Task description:
Pictures are not part of the copy. Reproduce all the records exactly.

Source data:

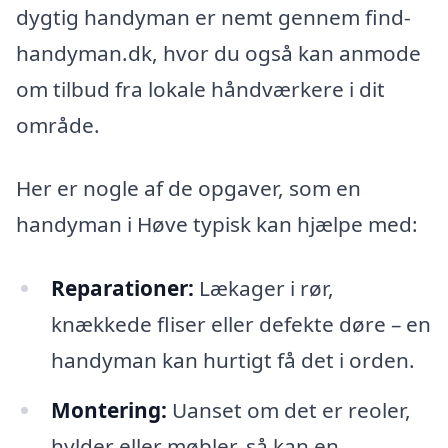
dygtig handyman er nemt gennem find-
handyman.dk, hvor du også kan anmode
om tilbud fra lokale håndværkere i dit
område.
Her er nogle af de opgaver, som en
handyman i Høve typisk kan hjælpe med:
Reparationer:
Lækager i rør,
knækkede fliser eller defekte døre – en
handyman kan hurtigt få det i orden.
Montering:
Uanset om det er reoler,
hylder eller møbler, så kan en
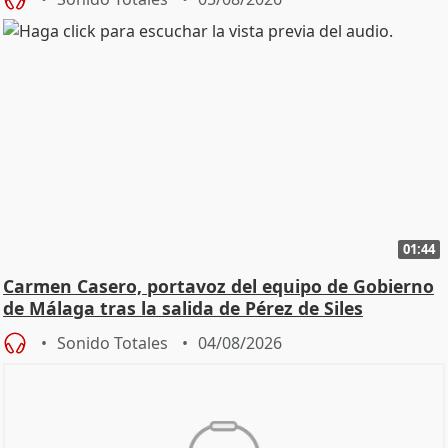
01:44
Carmen Casero, portavoz del equipo de Gobierno
de Málaga tras la salida de Pérez de Siles
Sonido Totales
04/08/2026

Expected output:
dygtig handyman er nemt gennem find-
handyman.dk, hvor du også kan anmode
om tilbud fra lokale håndværkere i dit
område.
Her er nogle af de opgaver, som en
handyman i Høve typisk kan hjælpe med:
Reparationer:
Lækager i rør,
knækkede fliser eller defekte døre – en
handyman kan hurtigt få det i orden.
Montering:
Uanset om det er reoler,
hylder eller møbler, så kan en
01:44
Carmen Casero, portavoz del equipo de Gobierno
de Málaga tras la salida de Pérez de Siles
Sonido Totales
04/08/2026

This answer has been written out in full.